Purpose: Primary open-angle glaucoma (POAG) is particularly common in older individuals and associated with pathologic degeneration of the trabecular meshwork (TM). We have shown previously that transplantation of induced pluripotent stem cell (iPSC) derived TM cells restores aqueous humor dynamics in young transgenic mice expressing a pathogenic form of human myocilin (Tg-MYOCY437H). This study was designed to determine if this approach is feasible in older mice with more pronounced TM dysfunction.
Methods: Mouse iPSC were differentiated toward a TM cell phenotype (iPSC-TM) and injected into the anterior chamber of 6-month-old Tg-MYOCY437H or control mice. IOP and aqueous humor outflow facility were recorded for up to 3 months. Transmission electron microscopy, Western blot, and immunohistochemistry were performed to analyze TM morphology, quantify endoplasmic reticulum (ER) stress, and assess TM cellularity.

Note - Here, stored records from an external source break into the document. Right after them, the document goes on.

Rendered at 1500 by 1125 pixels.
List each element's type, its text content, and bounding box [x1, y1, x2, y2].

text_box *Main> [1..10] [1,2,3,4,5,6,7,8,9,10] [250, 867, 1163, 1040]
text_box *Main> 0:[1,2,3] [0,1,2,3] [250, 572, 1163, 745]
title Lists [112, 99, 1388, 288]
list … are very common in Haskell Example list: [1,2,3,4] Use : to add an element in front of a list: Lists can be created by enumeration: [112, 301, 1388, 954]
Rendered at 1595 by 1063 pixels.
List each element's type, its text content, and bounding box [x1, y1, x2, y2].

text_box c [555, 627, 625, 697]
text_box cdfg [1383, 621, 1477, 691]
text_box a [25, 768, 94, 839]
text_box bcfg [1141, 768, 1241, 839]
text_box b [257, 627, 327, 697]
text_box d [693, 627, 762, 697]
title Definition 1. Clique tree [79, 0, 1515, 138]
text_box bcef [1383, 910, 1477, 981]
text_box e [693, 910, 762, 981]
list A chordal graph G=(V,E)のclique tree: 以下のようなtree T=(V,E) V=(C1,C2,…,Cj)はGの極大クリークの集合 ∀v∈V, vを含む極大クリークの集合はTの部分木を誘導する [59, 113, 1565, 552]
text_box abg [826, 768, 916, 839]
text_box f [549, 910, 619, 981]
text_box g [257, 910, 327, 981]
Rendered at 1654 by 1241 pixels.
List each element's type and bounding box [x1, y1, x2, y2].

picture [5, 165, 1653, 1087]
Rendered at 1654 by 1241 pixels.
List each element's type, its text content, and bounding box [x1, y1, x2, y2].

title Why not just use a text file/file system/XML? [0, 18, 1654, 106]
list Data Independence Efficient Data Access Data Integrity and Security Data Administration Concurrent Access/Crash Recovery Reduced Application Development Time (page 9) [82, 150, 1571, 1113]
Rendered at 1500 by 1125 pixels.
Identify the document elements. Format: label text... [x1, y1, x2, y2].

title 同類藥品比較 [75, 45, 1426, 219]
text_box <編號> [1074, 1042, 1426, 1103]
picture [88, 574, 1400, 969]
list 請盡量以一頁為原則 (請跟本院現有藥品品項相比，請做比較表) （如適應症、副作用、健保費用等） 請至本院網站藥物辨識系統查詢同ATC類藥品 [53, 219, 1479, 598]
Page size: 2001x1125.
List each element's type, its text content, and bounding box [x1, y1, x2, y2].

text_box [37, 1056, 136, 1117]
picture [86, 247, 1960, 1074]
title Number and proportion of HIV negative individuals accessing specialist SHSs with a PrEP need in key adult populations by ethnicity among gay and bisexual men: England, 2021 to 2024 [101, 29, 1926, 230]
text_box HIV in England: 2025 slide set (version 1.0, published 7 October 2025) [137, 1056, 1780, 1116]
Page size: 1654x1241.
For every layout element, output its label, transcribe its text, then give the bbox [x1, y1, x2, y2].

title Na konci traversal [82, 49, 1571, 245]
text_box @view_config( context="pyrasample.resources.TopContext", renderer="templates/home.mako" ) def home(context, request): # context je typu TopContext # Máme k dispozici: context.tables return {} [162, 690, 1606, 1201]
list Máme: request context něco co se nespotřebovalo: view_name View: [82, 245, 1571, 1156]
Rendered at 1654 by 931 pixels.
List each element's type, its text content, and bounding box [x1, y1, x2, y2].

Results: A 12 weeks after transplantation, IOP in iPSC-TM recipients was statistically lower and outflow facility was significantly improved compared to untreated controls. The number of endogenous TM cells increased significantly in iPSC-TM recipients along with the appearance of TM cells immmunopositive for a marker of cellular division. Morphologically, transplantation of iPSC-TM preserves ER structure 12 weeks after transplantation. However, myocilin and calnexin expression levels remain elevated in transplanted eyes of these 9-month-old Tg-MYOCY437H mice, indicating that ER stress persists within the TM.
Conclusions: Transplantation of iPSC-TM can restore IOP and outflow facility in aged Tg-MYOCY437H mice. This type of stem cell-based therapy is a promising possibility for restoration of IOP control in some glaucoma patients.